**Dataset entries**

-------------------------

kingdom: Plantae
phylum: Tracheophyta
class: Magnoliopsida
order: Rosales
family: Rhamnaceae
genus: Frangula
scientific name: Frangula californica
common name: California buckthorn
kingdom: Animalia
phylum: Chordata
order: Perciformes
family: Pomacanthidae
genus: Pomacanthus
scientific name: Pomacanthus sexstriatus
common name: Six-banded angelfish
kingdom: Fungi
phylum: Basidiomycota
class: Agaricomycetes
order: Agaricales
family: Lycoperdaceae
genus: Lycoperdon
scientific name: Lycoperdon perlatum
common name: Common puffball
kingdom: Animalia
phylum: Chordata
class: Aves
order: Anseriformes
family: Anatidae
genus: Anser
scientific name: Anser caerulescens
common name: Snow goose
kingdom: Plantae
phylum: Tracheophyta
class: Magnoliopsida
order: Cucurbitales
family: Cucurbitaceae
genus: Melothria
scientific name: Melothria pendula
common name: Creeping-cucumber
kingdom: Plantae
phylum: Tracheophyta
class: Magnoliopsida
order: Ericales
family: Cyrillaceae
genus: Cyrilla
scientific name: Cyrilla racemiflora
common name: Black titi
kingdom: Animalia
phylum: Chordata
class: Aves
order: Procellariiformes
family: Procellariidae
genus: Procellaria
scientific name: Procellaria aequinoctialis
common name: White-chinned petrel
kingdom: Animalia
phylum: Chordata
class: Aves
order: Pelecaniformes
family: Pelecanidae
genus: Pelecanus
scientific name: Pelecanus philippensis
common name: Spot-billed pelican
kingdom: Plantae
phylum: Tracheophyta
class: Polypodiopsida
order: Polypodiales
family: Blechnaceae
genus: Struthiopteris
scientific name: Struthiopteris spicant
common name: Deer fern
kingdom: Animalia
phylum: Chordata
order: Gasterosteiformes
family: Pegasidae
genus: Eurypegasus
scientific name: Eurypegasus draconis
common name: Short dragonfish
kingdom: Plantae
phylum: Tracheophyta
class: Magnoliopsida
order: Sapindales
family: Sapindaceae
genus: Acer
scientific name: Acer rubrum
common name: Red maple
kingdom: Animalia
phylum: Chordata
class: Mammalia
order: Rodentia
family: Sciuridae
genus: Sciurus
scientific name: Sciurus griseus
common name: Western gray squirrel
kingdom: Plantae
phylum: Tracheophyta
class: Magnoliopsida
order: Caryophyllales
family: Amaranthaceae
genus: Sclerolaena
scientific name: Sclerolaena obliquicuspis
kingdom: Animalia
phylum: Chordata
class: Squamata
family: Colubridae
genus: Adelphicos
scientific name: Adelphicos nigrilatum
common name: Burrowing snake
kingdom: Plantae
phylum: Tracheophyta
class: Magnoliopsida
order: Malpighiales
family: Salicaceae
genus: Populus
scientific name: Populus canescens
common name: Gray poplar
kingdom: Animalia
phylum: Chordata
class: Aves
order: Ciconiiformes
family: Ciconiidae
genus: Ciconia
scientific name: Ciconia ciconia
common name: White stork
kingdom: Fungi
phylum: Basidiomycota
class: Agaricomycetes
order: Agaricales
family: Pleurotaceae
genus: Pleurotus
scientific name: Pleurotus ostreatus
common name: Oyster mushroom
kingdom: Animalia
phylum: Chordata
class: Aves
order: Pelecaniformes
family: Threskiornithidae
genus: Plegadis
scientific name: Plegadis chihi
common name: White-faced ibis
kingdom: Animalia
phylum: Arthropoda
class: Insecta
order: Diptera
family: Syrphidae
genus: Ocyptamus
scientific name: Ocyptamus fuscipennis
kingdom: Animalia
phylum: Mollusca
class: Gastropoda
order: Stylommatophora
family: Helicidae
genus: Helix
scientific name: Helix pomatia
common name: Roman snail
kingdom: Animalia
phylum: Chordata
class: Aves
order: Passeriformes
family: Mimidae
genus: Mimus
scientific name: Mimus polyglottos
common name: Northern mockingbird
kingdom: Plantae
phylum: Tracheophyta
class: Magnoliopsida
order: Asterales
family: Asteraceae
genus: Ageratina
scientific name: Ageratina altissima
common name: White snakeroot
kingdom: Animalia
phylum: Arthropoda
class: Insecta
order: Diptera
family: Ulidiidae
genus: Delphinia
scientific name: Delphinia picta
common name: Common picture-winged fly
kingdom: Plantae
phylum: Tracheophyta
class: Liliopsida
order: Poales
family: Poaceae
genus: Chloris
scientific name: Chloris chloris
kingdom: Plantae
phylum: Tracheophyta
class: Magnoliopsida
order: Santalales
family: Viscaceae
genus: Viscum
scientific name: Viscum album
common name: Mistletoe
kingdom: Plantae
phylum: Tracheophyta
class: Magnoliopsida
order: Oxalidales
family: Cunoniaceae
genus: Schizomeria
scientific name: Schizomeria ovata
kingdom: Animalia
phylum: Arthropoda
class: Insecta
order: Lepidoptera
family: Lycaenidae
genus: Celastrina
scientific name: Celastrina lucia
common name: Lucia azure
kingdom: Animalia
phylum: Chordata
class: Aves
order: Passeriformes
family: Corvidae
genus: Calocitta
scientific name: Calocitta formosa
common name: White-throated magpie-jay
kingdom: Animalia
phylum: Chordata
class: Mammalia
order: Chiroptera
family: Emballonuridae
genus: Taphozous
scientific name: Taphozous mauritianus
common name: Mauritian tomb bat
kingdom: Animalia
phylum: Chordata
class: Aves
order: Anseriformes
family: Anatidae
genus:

-------------------------

Write out every line of the records above as a numbered list, leaving out any blank lines.

1. kingdom: Plantae
2. phylum: Tracheophyta
3. class: Magnoliopsida
4. order: Rosales
5. family: Rhamnaceae
6. genus: Frangula
7. scientific name: Frangula californica
8. common name: California buckthorn
9. kingdom: Animalia
10. phylum: Chordata
11. order: Perciformes
12. family: Pomacanthidae
13. genus: Pomacanthus
14. scientific name: Pomacanthus sexstriatus
15. common name: Six-banded angelfish
16. kingdom: Fungi
17. phylum: Basidiomycota
18. class: Agaricomycetes
19. order: Agaricales
20. family: Lycoperdaceae
21. genus: Lycoperdon
22. scientific name: Lycoperdon perlatum
23. common name: Common puffball
24. kingdom: Animalia
25. phylum: Chordata
26. class: Aves
27. order: Anseriformes
28. family: Anatidae
29. genus: Anser
30. scientific name: Anser caerulescens
31. common name: Snow goose
32. kingdom: Plantae
33. phylum: Tracheophyta
34. class: Magnoliopsida
35. order: Cucurbitales
36. family: Cucurbitaceae
37. genus: Melothria
38. scientific name: Melothria pendula
39. common name: Creeping-cucumber
40. kingdom: Plantae
41. phylum: Tracheophyta
42. class: Magnoliopsida
43. order: Ericales
44. family: Cyrillaceae
45. genus: Cyrilla
46. scientific name: Cyrilla racemiflora
47. common name: Black titi
48. kingdom: Animalia
49. phylum: Chordata
50. class: Aves
51. order: Procellariiformes
52. family: Procellariidae
53. genus: Procellaria
54. scientific name: Procellaria aequinoctialis
55. common name: White-chinned petrel
56. kingdom: Animalia
57. phylum: Chordata
58. class: Aves
59. order: Pelecaniformes
60. family: Pelecanidae
61. genus: Pelecanus
62. scientific name: Pelecanus philippensis
63. common name: Spot-billed pelican
64. kingdom: Plantae
65. phylum: Tracheophyta
66. class: Polypodiopsida
67. order: Polypodiales
68. family: Blechnaceae
69. genus: Struthiopteris
70. scientific name: Struthiopteris spicant
71. common name: Deer fern
72. kingdom: Animalia
73. phylum: Chordata
74. order: Gasterosteiformes
75. family: Pegasidae
76. genus: Eurypegasus
77. scientific name: Eurypegasus draconis
78. common name: Short dragonfish
79. kingdom: Plantae
80. phylum: Tracheophyta
81. class: Magnoliopsida
82. order: Sapindales
83. family: Sapindaceae
84. genus: Acer
85. scientific name: Acer rubrum
86. common name: Red maple
87. kingdom: Animalia
88. phylum: Chordata
89. class: Mammalia
90. order: Rodentia
91. family: Sciuridae
92. genus: Sciurus
93. scientific name: Sciurus griseus
94. common name: Western gray squirrel
95. kingdom: Plantae
96. phylum: Tracheophyta
97. class: Magnoliopsida
98. order: Caryophyllales
99. family: Amaranthaceae
100. genus: Sclerolaena
101. scientific name: Sclerolaena obliquicuspis
102. kingdom: Animalia
103. phylum: Chordata
104. class: Squamata
105. family: Colubridae
106. genus: Adelphicos
107. scientific name: Adelphicos nigrilatum
108. common name: Burrowing snake
109. kingdom: Plantae
110. phylum: Tracheophyta
111. class: Magnoliopsida
112. order: Malpighiales
113. family: Salicaceae
114. genus: Populus
115. scientific name: Populus canescens
116. common name: Gray poplar
117. kingdom: Animalia
118. phylum: Chordata
119. class: Aves
120. order: Ciconiiformes
121. family: Ciconiidae
122. genus: Ciconia
123. scientific name: Ciconia ciconia
124. common name: White stork
125. kingdom: Fungi
126. phylum: Basidiomycota
127. class: Agaricomycetes
128. order: Agaricales
129. family: Pleurotaceae
130. genus: Pleurotus
131. scientific name: Pleurotus ostreatus
132. common name: Oyster mushroom
133. kingdom: Animalia
134. phylum: Chordata
135. class: Aves
136. order: Pelecaniformes
137. family: Threskiornithidae
138. genus: Plegadis
139. scientific name: Plegadis chihi
140. common name: White-faced ibis
141. kingdom: Animalia
142. phylum: Arthropoda
143. class: Insecta
144. order: Diptera
145. family: Syrphidae
146. genus: Ocyptamus
147. scientific name: Ocyptamus fuscipennis
148. kingdom: Animalia
149. phylum: Mollusca
150. class: Gastropoda
151. order: Stylommatophora
152. family: Helicidae
153. genus: Helix
154. scientific name: Helix pomatia
155. common name: Roman snail
156. kingdom: Animalia
157. phylum: Chordata
158. class: Aves
159. order: Passeriformes
160. family: Mimidae
161. genus: Mimus
162. scientific name: Mimus polyglottos
163. common name: Northern mockingbird
164. kingdom: Plantae
165. phylum: Tracheophyta
166. class: Magnoliopsida
167. order: Asterales
168. family: Asteraceae
169. genus: Ageratina
170. scientific name: Ageratina altissima
171. common name: White snakeroot
172. kingdom: Animalia
173. phylum: Arthropoda
174. class: Insecta
175. order: Diptera
176. family: Ulidiidae
177. genus: Delphinia
178. scientific name: Delphinia picta
179. common name: Common picture-winged fly
180. kingdom: Plantae
181. phylum: Tracheophyta
182. class: Liliopsida
183. order: Poales
184. family: Poaceae
185. genus: Chloris
186. scientific name: Chloris chloris
187. kingdom: Plantae
188. phylum: Tracheophyta
189. class: Magnoliopsida
190. order: Santalales
191. family: Viscaceae
192. genus: Viscum
193. scientific name: Viscum album
194. common name: Mistletoe
195. kingdom: Plantae
196. phylum: Tracheophyta
197. class: Magnoliopsida
198. order: Oxalidales
199. family: Cunoniaceae
200. genus: Schizomeria
201. scientific name: Schizomeria ovata
202. kingdom: Animalia
203. phylum: Arthropoda
204. class: Insecta
205. order: Lepidoptera
206. family: Lycaenidae
207. genus: Celastrina
208. scientific name: Celastrina lucia
209. common name: Lucia azure
210. kingdom: Animalia
211. phylum: Chordata
212. class: Aves
213. order: Passeriformes
214. family: Corvidae
215. genus: Calocitta
216. scientific name: Calocitta formosa
217. common name: White-throated magpie-jay
218. kingdom: Animalia
219. phylum: Chordata
220. class: Mammalia
221. order: Chiroptera
222. family: Emballonuridae
223. genus: Taphozous
224. scientific name: Taphozous mauritianus
225. common name: Mauritian tomb bat
226. kingdom: Animalia
227. phylum: Chordata
228. class: Aves
229. order: Anseriformes
230. family: Anatidae
231. genus:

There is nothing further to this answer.